→ Exercise aim: Among the entries below, find the lines holding "expirationDate" and copy them.

→ Extracted information:
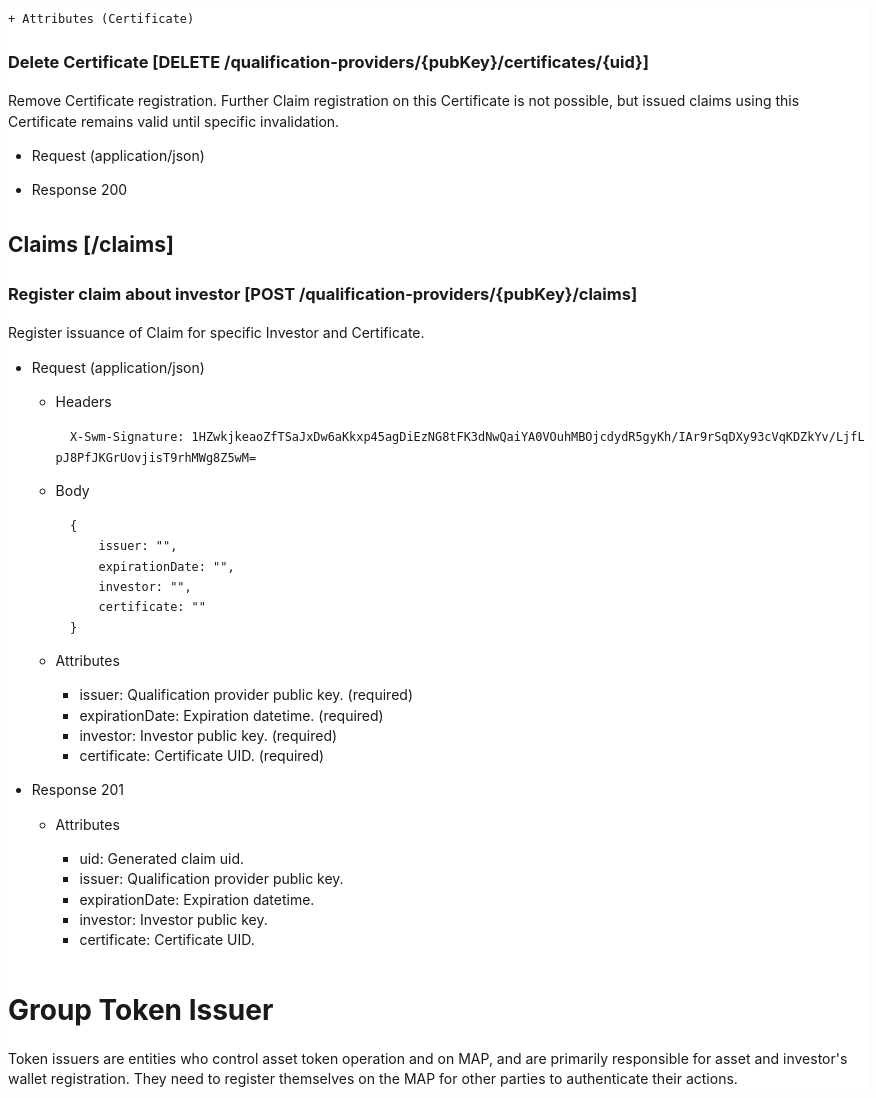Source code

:     + Attributes (Certificate)
    

### Delete Certificate [DELETE /qualification-providers/{pubKey}/certificates/{uid}]

Remove Certificate registration. Further Claim registration on this Certificate is not possible, but issued claims using this Certificate remains valid until specific invalidation.

+ Request (application/json)

+ Response 200

## Claims [/claims]

### Register claim about investor [POST /qualification-providers/{pubKey}/claims]

Register issuance of Claim for specific Investor and Certificate.

+ Request (application/json)
    + Headers

            X-Swm-Signature: 1HZwkjkeaoZfTSaJxDw6aKkxp45agDiEzNG8tFK3dNwQaiYA0VOuhMBOjcdydR5gyKh/IAr9rSqDXy93cVqKDZkYv/LjfLpJ8PfJKGrUovjisT9rhMWg8Z5wM=
    
    + Body
    
            {
                issuer: "",
                expirationDate: "",
                investor: "",
                certificate: ""
            }
            
    + Attributes
            
        + issuer: Qualification provider public key. (required)
        + expirationDate: Expiration datetime. (required)
        + investor: Investor public key. (required)
        + certificate: Certificate UID. (required)

+ Response 201

    + Attributes
        
        + uid: Generated claim uid.
        + issuer: Qualification provider public key.
        + expirationDate: Expiration datetime.
        + investor: Investor public key.
        + certificate: Certificate UID.


# Group Token Issuer

Token issuers are entities who control asset token operation and on MAP, and are primarily responsible for asset and investor's wallet registration. They need to register themselves on the MAP for other parties to authenticate their actions.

→ Answer to the exercise:
                expirationDate: "",
        + expirationDate: Expiration datetime. (required)
        + expirationDate: Expiration datetime.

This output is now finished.